In that moment my brain analyzed the weaving patterns for an opening to drive through.

And it was happening again. A biological state of emergency might only last a few seconds, but the brain is in high gear. All the scenarios of what I might be told were blazing through my mind.

“You probably already know this,” she said. “It was a different time back then. I don’t want you to judge me…”

I think a few minutes may have passed with her repeating those three sentences. I had no idea what I was being told. And then, from “it was my first time”, and “his father was dying”, and “I didn’t think it could happen”, she wound up finally saying, “you have a brother…a FULL brother.”

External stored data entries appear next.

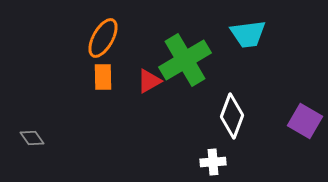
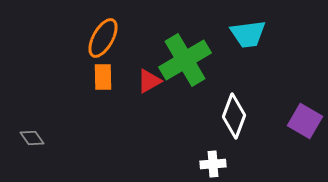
white diamond: moved 2 px right
white cross: moved 2 px down
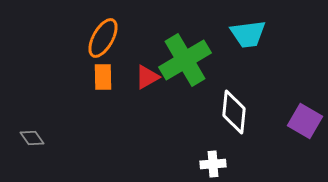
red triangle: moved 2 px left, 4 px up
white diamond: moved 4 px up; rotated 15 degrees counterclockwise
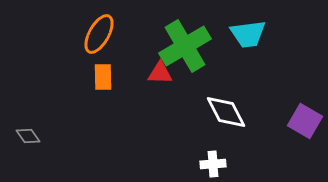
orange ellipse: moved 4 px left, 4 px up
green cross: moved 14 px up
red triangle: moved 13 px right, 4 px up; rotated 32 degrees clockwise
white diamond: moved 8 px left; rotated 33 degrees counterclockwise
gray diamond: moved 4 px left, 2 px up
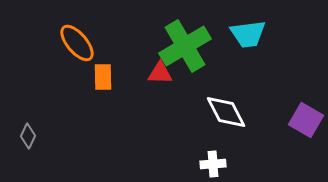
orange ellipse: moved 22 px left, 9 px down; rotated 69 degrees counterclockwise
purple square: moved 1 px right, 1 px up
gray diamond: rotated 60 degrees clockwise
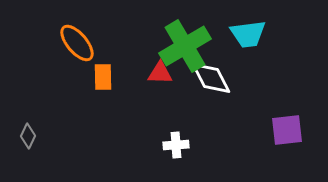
white diamond: moved 15 px left, 34 px up
purple square: moved 19 px left, 10 px down; rotated 36 degrees counterclockwise
white cross: moved 37 px left, 19 px up
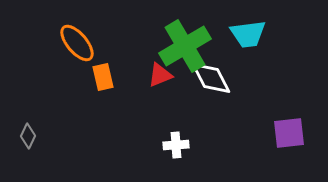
red triangle: moved 2 px down; rotated 24 degrees counterclockwise
orange rectangle: rotated 12 degrees counterclockwise
purple square: moved 2 px right, 3 px down
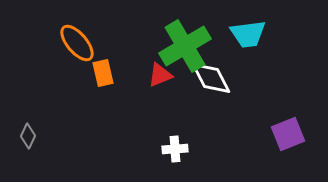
orange rectangle: moved 4 px up
purple square: moved 1 px left, 1 px down; rotated 16 degrees counterclockwise
white cross: moved 1 px left, 4 px down
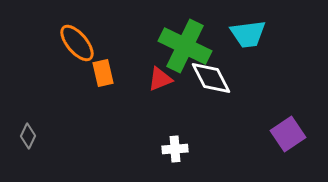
green cross: rotated 33 degrees counterclockwise
red triangle: moved 4 px down
purple square: rotated 12 degrees counterclockwise
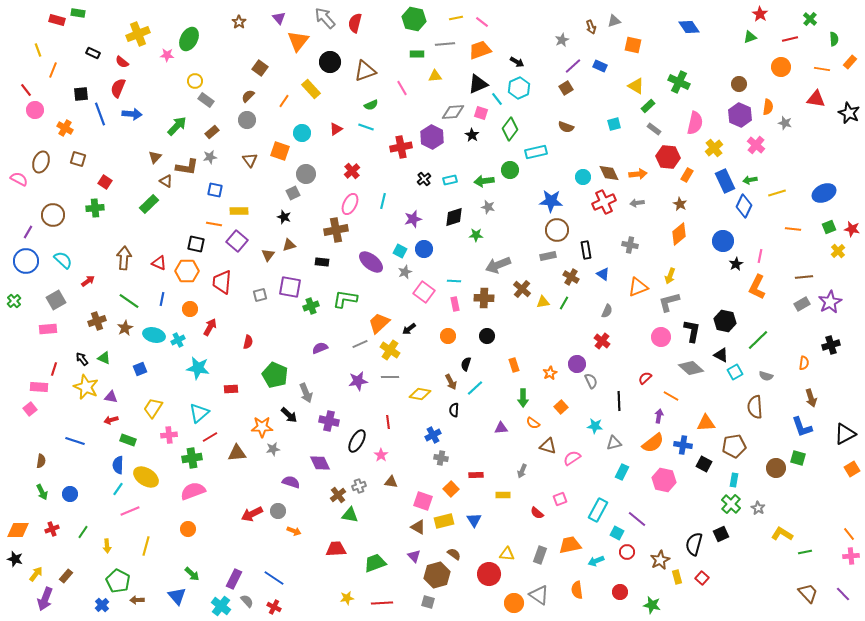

So my parents were dating before they got married and my mother got pregnant. She flew to California and spent about four months in a home for unwed and pregnant women. She gave birth and then flew home. She never spoke about it for 44 years.

I went into work the next day and couldn’t focus at all. I spent three hours imagining which of my enormously quirky characteristics he might have, whether he looked like me, sounded like me, thinks like me.

I’ve seen the similarities between my sister and I. We have many mannerisms that are very similar. Whether this is because of nature or nurture or a combination of the two I can’t say. I might have more insight into this in 72 hours, after I meet my full brother for the first time.

There is so much about this story that when I tell it to people I never know really where to begin. I guess for me, the beginning is my mother telling me about the brother, because until then, from my point of view, there was no story. And each person in this story has a completely different point of view, and that’s one of the first things that dawned on me.

“I just don’t want you to judge me…”

She was crying. “I don’t want you to judge me.”

How could I judge her? She was visiting her 36 year old single son in San Francisco who plays in a band called Erogenous Jones, her son who says of his songs, “music that humiliates my mother but makes my uncles proud.”

My biological state of emergency was guiding me through the situation. I knew that there was only one thing to do.

I hugged her and told her I love her and said, “You did the right thing then, and you are doing the right thing now. It’s all going to be OK.”

She smiled and thanked me and I knew then that we had both done the right thing and that everything was going to be OK.